> [Required action] Everything from the line that contains "(482, 285) none" through the last line of the listing must be copied exactly, with both of those lines included and no others.
START Entries provided
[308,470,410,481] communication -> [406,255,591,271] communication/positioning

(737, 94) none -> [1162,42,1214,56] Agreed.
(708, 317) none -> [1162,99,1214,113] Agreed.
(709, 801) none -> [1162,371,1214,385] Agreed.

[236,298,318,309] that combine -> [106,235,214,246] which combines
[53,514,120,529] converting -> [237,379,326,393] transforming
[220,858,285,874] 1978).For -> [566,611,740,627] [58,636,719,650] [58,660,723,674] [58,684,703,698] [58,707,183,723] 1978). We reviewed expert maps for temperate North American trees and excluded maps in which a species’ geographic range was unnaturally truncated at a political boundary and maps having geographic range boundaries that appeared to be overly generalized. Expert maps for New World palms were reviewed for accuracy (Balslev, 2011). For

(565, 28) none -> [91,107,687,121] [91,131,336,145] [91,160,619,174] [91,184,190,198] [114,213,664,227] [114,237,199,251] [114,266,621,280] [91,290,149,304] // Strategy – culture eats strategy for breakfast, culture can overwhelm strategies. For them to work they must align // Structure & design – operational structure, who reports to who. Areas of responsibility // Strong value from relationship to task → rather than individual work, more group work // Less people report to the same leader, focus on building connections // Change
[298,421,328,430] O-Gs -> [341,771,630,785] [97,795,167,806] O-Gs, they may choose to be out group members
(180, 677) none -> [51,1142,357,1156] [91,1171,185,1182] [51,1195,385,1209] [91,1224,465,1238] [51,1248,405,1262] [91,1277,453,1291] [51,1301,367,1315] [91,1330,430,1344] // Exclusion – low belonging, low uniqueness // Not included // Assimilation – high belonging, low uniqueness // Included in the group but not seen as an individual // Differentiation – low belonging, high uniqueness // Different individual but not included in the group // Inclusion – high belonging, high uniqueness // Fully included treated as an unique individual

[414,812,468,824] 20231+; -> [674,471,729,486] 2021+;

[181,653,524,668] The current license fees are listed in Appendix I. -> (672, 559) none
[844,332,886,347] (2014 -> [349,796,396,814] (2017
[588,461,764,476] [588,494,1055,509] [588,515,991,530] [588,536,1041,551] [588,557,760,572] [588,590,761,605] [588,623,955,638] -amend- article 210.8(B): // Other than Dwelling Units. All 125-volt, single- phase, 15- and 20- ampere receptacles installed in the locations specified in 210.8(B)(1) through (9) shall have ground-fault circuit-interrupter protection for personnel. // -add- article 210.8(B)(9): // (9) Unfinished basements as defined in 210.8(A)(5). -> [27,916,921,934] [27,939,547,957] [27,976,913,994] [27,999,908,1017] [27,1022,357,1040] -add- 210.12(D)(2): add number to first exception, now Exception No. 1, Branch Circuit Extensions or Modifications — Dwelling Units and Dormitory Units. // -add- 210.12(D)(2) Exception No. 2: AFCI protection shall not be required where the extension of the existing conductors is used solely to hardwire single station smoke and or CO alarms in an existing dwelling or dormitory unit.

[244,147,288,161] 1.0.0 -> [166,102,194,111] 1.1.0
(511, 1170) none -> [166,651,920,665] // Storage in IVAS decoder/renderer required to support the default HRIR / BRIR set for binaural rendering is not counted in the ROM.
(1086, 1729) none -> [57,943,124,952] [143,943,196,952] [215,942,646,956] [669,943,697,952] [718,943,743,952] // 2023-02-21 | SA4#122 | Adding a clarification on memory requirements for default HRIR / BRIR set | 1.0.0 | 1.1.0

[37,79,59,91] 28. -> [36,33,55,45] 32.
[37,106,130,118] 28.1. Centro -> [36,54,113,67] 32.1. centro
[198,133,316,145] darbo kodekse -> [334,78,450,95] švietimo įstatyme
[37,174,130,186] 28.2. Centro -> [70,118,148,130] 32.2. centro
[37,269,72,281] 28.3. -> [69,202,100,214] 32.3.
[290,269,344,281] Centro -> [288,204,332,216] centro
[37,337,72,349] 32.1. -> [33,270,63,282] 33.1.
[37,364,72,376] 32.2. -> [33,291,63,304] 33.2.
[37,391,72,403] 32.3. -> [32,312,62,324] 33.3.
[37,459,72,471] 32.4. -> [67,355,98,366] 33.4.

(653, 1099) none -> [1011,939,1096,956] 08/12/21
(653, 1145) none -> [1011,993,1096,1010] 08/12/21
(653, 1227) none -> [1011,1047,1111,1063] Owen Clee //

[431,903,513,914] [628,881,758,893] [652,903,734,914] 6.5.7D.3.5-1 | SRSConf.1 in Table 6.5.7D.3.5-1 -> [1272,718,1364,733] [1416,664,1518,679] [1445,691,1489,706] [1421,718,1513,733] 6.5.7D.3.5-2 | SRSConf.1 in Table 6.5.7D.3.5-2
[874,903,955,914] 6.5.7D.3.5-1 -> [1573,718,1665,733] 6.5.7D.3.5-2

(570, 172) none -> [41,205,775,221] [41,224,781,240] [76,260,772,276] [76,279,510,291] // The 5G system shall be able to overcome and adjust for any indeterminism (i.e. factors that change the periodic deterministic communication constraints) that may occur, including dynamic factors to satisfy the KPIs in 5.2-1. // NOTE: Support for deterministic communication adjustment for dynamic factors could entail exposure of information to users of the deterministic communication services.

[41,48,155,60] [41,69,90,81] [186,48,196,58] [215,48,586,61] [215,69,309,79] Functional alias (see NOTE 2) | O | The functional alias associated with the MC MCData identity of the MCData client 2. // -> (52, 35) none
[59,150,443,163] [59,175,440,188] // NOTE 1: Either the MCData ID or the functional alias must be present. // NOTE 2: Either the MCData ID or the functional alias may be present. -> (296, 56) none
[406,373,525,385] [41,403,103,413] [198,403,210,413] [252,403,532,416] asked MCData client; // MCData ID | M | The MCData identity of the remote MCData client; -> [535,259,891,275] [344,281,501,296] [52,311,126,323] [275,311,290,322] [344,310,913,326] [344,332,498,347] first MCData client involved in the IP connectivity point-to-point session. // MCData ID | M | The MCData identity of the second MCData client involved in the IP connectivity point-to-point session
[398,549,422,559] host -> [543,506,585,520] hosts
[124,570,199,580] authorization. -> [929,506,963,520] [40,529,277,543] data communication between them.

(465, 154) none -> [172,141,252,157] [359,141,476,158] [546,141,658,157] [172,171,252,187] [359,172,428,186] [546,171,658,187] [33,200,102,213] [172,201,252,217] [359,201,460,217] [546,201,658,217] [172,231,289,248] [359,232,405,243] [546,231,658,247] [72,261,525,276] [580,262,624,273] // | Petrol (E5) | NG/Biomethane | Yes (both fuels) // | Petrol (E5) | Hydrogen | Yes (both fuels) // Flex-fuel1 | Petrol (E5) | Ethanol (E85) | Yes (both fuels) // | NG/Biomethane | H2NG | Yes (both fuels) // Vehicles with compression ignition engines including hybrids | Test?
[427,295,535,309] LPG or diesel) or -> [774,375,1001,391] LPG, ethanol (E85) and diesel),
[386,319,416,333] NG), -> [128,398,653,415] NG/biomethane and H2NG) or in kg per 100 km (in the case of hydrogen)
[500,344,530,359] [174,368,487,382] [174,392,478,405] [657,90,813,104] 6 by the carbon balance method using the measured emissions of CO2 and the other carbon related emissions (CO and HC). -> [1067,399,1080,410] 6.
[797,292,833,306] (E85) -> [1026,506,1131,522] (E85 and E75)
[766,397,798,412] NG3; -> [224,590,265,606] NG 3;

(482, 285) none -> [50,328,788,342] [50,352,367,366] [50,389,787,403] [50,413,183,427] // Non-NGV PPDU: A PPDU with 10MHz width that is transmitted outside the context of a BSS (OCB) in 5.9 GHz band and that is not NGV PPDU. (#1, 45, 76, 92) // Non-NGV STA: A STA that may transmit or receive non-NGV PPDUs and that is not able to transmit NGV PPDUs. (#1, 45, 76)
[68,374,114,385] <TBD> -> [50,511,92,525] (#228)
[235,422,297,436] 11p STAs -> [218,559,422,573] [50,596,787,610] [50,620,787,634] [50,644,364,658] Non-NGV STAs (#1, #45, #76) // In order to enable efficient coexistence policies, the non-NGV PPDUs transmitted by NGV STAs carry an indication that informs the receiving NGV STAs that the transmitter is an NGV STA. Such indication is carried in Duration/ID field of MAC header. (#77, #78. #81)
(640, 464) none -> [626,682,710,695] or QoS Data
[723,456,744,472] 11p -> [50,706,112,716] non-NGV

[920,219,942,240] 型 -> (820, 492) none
END Entries provided
> [Task output]
(482, 285) none -> [50,328,788,342] [50,352,367,366] [50,389,787,403] [50,413,183,427] // Non-NGV PPDU: A PPDU with 10MHz width that is transmitted outside the context of a BSS (OCB) in 5.9 GHz band and that is not NGV PPDU. (#1, 45, 76, 92) // Non-NGV STA: A STA that may transmit or receive non-NGV PPDUs and that is not able to transmit NGV PPDUs. (#1, 45, 76)
[68,374,114,385] <TBD> -> [50,511,92,525] (#228)
[235,422,297,436] 11p STAs -> [218,559,422,573] [50,596,787,610] [50,620,787,634] [50,644,364,658] Non-NGV STAs (#1, #45, #76) // In order to enable efficient coexistence policies, the non-NGV PPDUs transmitted by NGV STAs carry an indication that informs the receiving NGV STAs that the transmitter is an NGV STA. Such indication is carried in Duration/ID field of MAC header. (#77, #78. #81)
(640, 464) none -> [626,682,710,695] or QoS Data
[723,456,744,472] 11p -> [50,706,112,716] non-NGV

[920,219,942,240] 型 -> (820, 492) none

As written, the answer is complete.